ACTION ITEM:
Please return the listing lines exactly, beginning at the line that has "Market Sectors" and stopping after the line that has "Prompt Starter". Leave the pictures out of your answer.

———

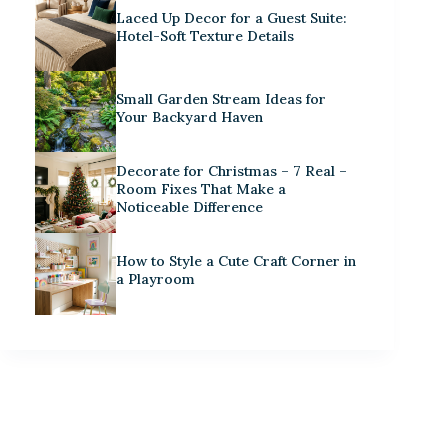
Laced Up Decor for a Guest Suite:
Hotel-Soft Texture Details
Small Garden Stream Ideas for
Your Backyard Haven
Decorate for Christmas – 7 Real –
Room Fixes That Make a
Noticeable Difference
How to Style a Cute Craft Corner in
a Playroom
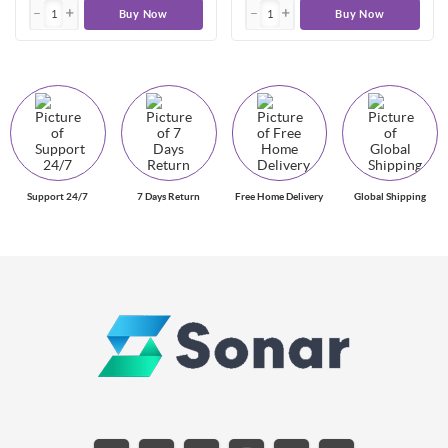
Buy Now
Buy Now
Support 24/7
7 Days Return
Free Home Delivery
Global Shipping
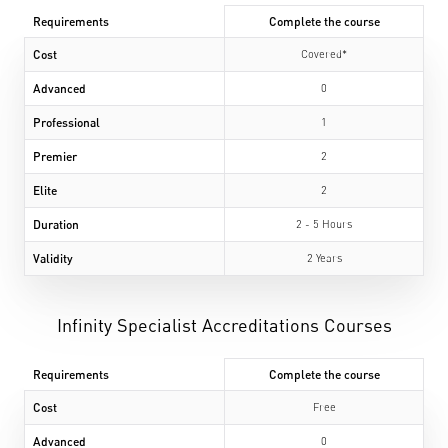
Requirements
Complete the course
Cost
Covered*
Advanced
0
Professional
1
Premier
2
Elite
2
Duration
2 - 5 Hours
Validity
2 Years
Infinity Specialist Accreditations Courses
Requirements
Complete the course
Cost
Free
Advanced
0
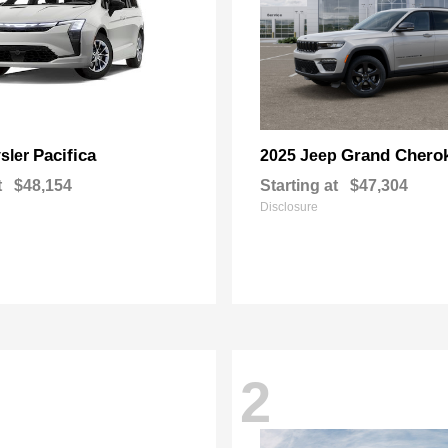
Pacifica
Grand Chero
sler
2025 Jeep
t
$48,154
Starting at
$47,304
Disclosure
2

———

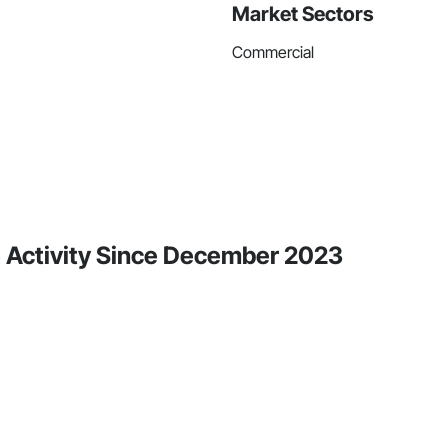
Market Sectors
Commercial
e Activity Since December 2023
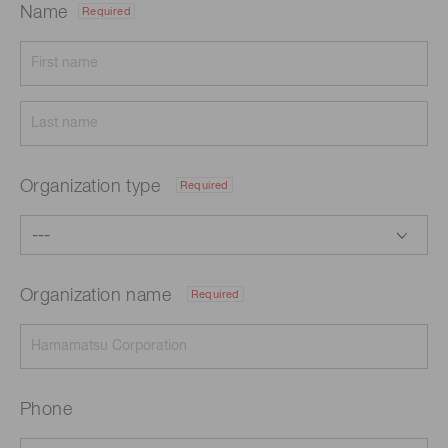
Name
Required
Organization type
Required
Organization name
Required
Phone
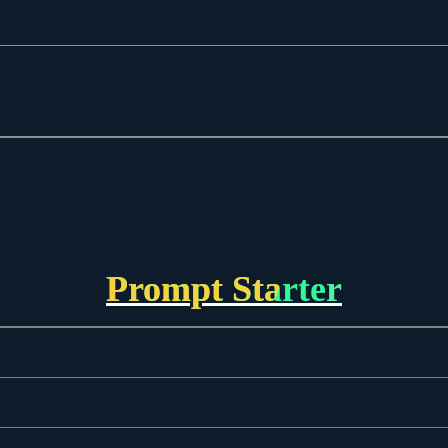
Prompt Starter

———

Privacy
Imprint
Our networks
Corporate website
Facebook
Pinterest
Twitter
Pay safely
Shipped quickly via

———

ANSWER TO THIS TASK:
Market Sectors
Commercial
e Activity Since December 2023
Name
Required
Organization type
Required
Organization name
Required
Phone
Prompt Starter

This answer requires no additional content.